_Excerpted passage_.
Content starts
It can be difficult to prevail on these motions because trial courts are often deferential to juries if there are any questions as to whether there is a dispute or questions as to whether they are material. Moreover, appellate review frequently applies different standards to summary judgment motions that are determined by judges compared to verdicts determined by juries. Appellate courts are stricter on legal issues and findings by courts. They regularly defer to juries when it comes to factual findings because appellate courts do not have the firsthand opportunity to evaluate witnesses. Appellate review is based on the written records, transcripts by reporters who record witness testimony, and documentary evidence. Evaluating a witness for credibility, sincerity, or persuasiveness via a written transcript is far more challenging, if not impossible. If a jury finds a witness to be credible — or the opposite — an appellate court is unlikely to challenge that determination.
Content ends
_Problem_.
According to the passage on appellate review, what is appellate review based on? The records that follow are separate material and bear no relation to the passage above.

_Excerpted data_.
Content starts
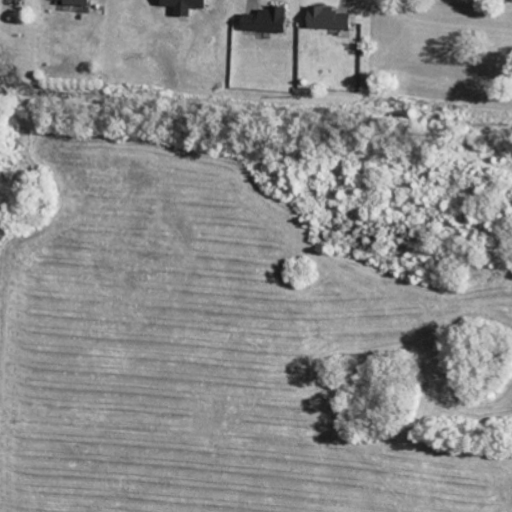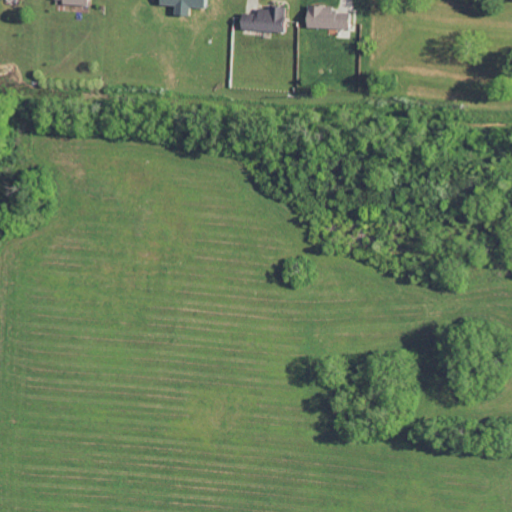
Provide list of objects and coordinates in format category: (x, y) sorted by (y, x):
Content ends
Content starts
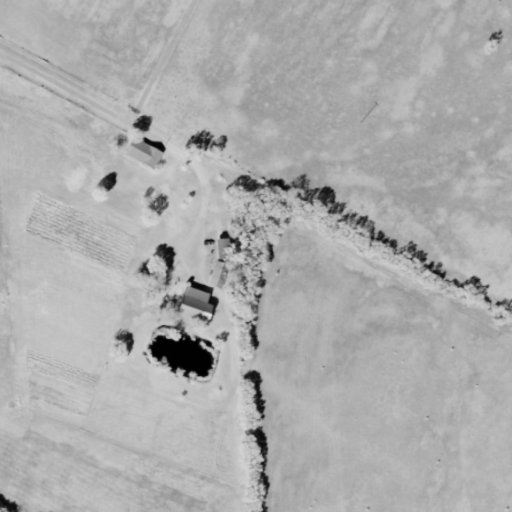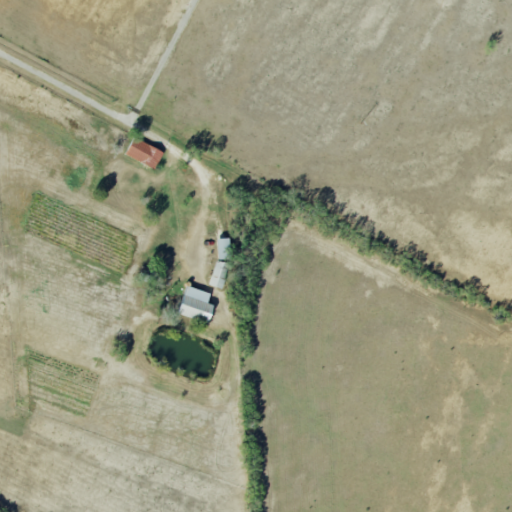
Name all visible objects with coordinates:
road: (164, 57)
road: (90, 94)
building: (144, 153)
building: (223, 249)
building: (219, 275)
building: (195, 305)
Content ends
_Reply_.
Appellate review is based on the written records, transcripts by reporters who record witness testimony, and documentary evidence.